Changing the job queue from default to urgent

I was wondering which files of the workflow I should update to change the job queue from default to urgent. Thanks

You can set that in configure.sh (e.g., QUEUE_FCST="urgent") or change the variable in the file

ufs-srweather-app/regional_workflow/ush/setup.sh

 

Hi Johana,

The workflow has the following three variables that you can set in your experiment configuration file (config.sh):

QUEUE_DEFAULT

QUEUE_HPSS

QUEUE_FCST

QUEUE_DEFAULT applies to the make_grid, make_orog, make_sfc_climo, make_ics, make_lbcs, and the various run_post_f... tasks; QUEUE_HPSS applies to the get_extrn_ics and get_extrn_lbcs tasks; and QUEUE_FCST applies only to the run_fcst task.  The default values of these variables depend on the machine you're on.  For example, on Hera (which uses the slurm job scheduler), they are set as follows:

    QUEUE_DEFAULT=${QUEUE_DEFAULT:-"batch"}
    QUEUE_HPSS=${QUEUE_HPSS:-"batch"}
    QUEUE_FCST=${QUEUE_FCST:-"batch"}

So you can see that if you haven't specified these in your config.sh file, all three will default to "batch".  Related to these are the slurm partitions in which the jobs are run.  For Hera, these are set as follows:

    PARTITION_DEFAULT=${PARTITION_DEFAULT:-"hera"}
    PARTITION_HPSS=${PARTITION_HPSS:-"service"}
    PARTITION_FCST=${PARTITION_FCST:-"hera"}

So by default, all the rocoto tasks except get_extrn_ics and get_extrn_lbcs run in the partition named hera, while the latter two run in the service partition.  The PARTITION_... variables are also configurable in the config.sh file.  The QUEUE_... variables specify the QOS's under these respective partitions.  On Hera, a list of the QOS's allowed under each partition is given here

Note that if you change one or more of the QUEUE_... variables, you may also have to change the wallclock, maxtries, and other task resources in config.sh using the appropriate workflow variables, e.g. for the make_ics task:

NNODES_MAKE_ICS
PPN_MAKE_ICS
WTIME_MAKE_ICS
MAXTRIES_MAKE_ICS

This may have to be done, for example, if you change QUEUE_... from the batch to the debug QOS, and the default wall clock time for the task is greater than 30 minutes (since max limit in the debug QOS is 30 mins).

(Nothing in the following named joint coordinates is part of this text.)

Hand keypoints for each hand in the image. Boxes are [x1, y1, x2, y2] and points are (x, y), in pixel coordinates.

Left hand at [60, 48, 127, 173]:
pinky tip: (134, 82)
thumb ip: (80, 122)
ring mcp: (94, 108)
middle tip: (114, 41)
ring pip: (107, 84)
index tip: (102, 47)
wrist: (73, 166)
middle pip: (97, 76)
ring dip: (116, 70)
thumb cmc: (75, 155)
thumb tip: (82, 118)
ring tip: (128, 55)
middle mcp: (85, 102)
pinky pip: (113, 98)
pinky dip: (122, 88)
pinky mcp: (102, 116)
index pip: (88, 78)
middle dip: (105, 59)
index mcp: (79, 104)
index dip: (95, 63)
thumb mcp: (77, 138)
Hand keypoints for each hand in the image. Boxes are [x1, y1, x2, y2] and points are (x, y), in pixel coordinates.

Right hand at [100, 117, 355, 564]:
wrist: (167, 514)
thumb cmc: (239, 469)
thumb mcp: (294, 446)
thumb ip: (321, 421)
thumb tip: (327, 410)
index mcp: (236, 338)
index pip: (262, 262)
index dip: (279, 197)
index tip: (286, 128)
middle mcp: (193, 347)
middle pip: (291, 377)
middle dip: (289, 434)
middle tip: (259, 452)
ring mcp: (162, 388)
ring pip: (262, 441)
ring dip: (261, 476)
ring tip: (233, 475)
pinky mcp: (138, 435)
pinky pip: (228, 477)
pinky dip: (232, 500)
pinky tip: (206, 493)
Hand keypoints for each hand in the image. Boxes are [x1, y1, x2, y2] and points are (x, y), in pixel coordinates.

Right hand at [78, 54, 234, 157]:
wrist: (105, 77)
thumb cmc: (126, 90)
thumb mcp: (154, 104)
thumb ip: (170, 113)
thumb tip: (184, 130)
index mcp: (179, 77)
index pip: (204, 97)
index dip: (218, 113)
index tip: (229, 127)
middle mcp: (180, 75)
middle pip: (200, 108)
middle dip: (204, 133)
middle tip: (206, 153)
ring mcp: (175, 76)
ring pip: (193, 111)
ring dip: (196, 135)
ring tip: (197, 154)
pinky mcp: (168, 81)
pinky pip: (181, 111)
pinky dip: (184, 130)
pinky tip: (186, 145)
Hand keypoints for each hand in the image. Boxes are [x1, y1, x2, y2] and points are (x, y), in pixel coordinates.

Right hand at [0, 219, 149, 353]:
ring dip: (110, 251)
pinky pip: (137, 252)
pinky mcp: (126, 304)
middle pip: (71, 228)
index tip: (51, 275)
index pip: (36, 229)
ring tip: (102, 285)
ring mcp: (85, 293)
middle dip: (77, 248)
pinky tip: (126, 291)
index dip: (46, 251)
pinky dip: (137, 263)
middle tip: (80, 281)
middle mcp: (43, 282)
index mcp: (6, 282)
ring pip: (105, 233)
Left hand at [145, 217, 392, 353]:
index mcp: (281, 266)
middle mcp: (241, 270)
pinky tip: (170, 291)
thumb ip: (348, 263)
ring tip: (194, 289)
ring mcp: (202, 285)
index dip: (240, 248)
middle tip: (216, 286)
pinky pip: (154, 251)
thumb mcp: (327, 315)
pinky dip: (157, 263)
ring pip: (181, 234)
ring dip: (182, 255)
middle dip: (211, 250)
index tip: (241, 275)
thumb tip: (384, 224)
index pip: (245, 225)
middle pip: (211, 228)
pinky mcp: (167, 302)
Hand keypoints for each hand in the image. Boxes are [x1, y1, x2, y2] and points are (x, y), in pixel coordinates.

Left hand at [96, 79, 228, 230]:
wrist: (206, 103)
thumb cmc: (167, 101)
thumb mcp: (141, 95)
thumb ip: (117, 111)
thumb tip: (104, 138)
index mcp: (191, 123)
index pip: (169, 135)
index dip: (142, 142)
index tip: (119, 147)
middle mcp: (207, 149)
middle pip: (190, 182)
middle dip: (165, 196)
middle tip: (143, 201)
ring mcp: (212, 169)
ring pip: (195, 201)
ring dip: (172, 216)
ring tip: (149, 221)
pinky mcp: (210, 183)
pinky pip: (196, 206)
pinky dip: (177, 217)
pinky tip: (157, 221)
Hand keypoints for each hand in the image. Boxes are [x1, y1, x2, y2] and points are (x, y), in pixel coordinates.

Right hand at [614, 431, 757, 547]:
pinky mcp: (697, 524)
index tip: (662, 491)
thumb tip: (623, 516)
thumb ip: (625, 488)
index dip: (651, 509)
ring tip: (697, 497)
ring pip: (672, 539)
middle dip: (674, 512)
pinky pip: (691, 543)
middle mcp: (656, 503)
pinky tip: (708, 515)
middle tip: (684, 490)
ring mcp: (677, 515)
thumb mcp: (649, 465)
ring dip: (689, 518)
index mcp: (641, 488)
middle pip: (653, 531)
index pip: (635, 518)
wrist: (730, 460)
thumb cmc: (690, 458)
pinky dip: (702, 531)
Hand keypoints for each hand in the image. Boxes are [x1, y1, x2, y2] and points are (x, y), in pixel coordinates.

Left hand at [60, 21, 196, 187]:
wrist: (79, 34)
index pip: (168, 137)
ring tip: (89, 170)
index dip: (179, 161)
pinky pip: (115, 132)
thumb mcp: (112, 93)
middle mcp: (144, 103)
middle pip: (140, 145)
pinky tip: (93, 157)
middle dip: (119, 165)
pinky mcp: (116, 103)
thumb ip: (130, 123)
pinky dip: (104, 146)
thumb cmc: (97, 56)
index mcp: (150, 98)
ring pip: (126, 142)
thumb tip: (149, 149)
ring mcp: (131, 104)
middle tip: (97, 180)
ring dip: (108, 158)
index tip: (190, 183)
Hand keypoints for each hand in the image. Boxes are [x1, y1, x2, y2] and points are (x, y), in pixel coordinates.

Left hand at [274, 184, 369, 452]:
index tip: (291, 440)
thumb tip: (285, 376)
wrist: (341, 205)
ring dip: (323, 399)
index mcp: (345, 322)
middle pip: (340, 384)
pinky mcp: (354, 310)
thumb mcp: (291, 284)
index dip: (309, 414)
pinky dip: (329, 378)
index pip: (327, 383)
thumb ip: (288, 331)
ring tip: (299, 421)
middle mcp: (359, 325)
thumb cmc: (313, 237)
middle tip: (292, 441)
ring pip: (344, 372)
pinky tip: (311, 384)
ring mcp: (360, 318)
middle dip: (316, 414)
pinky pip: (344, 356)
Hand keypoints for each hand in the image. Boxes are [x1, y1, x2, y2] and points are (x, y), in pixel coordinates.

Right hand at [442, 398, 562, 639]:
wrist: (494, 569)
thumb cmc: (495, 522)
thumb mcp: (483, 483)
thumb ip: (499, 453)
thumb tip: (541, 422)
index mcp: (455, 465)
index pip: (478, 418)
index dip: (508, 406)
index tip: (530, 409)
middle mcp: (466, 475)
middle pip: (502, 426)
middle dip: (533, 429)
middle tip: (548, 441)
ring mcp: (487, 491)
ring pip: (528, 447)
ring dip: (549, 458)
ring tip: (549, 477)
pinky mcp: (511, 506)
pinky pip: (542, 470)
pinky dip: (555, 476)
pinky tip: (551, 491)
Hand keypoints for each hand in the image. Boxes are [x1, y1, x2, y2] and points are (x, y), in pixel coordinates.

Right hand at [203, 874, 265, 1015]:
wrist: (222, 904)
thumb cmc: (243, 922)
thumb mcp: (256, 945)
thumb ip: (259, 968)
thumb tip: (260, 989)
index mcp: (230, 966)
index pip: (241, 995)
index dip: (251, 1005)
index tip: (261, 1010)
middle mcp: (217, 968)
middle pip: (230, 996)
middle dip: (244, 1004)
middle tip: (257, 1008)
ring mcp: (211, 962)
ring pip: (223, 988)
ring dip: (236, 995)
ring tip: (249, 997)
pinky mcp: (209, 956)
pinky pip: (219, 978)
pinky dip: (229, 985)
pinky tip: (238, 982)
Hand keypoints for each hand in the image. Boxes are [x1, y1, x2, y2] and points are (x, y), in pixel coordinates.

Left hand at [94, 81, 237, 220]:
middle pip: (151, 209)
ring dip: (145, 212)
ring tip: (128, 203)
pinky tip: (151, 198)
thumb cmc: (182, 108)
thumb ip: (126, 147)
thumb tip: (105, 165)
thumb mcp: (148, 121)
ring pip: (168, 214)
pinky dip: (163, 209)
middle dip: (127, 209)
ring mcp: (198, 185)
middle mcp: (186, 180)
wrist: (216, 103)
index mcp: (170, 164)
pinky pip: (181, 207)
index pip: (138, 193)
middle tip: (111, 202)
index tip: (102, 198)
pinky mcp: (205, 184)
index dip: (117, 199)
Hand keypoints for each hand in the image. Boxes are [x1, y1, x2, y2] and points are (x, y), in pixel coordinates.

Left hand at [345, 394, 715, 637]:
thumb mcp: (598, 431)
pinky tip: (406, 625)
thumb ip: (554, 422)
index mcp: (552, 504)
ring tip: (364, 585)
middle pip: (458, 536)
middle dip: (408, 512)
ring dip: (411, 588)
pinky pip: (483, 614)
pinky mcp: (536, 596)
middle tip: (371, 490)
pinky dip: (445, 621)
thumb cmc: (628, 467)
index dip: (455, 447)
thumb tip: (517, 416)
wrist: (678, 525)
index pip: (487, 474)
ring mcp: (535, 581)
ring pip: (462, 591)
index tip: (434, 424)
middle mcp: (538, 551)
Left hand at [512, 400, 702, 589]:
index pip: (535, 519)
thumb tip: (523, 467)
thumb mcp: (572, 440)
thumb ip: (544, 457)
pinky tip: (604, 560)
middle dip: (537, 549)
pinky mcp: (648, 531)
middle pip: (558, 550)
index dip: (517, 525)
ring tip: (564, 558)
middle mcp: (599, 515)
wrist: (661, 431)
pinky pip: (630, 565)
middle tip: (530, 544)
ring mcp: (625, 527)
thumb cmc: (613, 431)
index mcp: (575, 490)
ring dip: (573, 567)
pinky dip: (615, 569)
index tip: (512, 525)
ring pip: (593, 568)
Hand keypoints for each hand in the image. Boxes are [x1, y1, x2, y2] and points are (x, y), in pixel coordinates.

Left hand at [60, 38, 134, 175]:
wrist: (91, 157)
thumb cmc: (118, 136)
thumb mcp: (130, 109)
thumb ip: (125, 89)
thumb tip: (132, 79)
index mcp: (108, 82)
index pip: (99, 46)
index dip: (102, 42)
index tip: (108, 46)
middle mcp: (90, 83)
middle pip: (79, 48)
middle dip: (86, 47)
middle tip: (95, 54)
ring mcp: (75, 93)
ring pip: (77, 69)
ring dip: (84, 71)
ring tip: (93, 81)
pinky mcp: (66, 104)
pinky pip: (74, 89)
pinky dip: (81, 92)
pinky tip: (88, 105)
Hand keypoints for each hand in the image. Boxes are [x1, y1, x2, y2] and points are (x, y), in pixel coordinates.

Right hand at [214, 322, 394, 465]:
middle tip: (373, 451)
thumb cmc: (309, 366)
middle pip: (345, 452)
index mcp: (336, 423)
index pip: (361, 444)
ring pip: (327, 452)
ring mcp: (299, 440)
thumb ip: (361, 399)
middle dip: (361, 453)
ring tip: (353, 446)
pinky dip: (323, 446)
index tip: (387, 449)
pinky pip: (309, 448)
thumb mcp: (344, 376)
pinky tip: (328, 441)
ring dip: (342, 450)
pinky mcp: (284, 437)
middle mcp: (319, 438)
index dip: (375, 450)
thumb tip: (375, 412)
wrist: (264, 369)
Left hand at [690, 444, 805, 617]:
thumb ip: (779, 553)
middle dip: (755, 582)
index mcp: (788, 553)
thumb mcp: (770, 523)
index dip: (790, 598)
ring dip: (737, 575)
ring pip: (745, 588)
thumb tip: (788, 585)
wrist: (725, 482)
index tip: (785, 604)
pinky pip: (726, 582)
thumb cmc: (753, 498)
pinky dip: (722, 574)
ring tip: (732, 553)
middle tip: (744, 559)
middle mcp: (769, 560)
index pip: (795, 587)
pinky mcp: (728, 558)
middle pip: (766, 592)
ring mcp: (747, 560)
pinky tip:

If you've already created your experiment (and so you already have the FV3LAM_wflow.xml rocoto workflow file), if you find that a task/job is sitting in the queue too long, you can cancel it (on Hera, use scancel), change QUEUE_DEFAULT, QUEUE_FCST, or QUEUE_HPSS (whichever is the one that applies to the task) in FV3LAM_wflow.xml to "debug" (I haven't tried "urgent"), and relaunch the workflow either using the launch_FV3LAM_wflow.sh script in your experiment directory or directly using a rocotorun or rocotoboot command.  As above, you may also have to change the wallclock, maxtries, and other task resources in FV3LAM_wflow.xml (note that if you cancel a job, that counts as one (failed) try, so if maxtries was set to 1 in FV3LAM_wflow.xml, you'll need to increase it; otherwise, the job scheduler will reject the job).